ALBUQUERQUE, N.M. — The New Mexico Court of Appeals this week ruled that a professional photographer who refused to take pictures of a gay couple’s commitment ceremony violated state anti-discrimination laws.
The appeals court decision was the third loss for the photography studio, and victory for Vanessa Willock.
The ruling against Elane Photography, whose owner claimed it was a “Christian” photographer, upholds a lower court ruling that said the photo studio is considered a public accommodation, similar to a restaurant or store, reported the Albuquerque Journal.
The case dates back to 2006, when Willock contact the studio’s owner, Elaine Huguenin, about taking pictures of a same-gender ceremony but was told it handled only traditional weddings.
When Willock’s partner contacted the studio without revealing her sexual orientation, she was given a price list and sent a follow-up email.
Willock filed a complaint with the New Mexico Human Rights Commission, which ruled that Elane Photography violated the state Human Rights Act and ordered it to pay nearly $7,000 in legal fees. A district court later upheld the commission’s ruling.
Elane Photography argued that categorically refusing to photograph same-sex commitment ceremonies did not constitute discrimination, but rather reflected its owners sincerely held religious and moral beliefs that prohibit the practice.

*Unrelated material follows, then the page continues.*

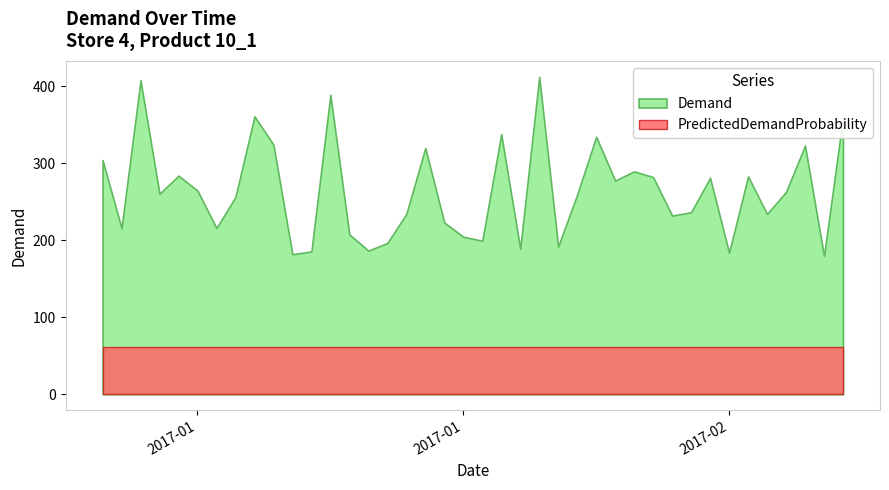

Which series changed the most between 2017-01-19 and 2017-02-11?

Demand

“Could an African-American photographer, under that rationale, be required to photograph a Ku Klux Klan rally?” Elane asked hypothetically.
“The Ku Klux Klan is not a protected class,” the court noted. “Sexual orientation, however, is protected.”
Family Research Council president Tony Perkins reacted to the ruling, and said, “In New Mexico, the private bedroom behaviors of homosexuals trump religious freedom.”
The Alliance Defense Fund, a Washington, D.C.-based legal alliance of Christian attorneys and others that represented the studio, said it plans to appeal.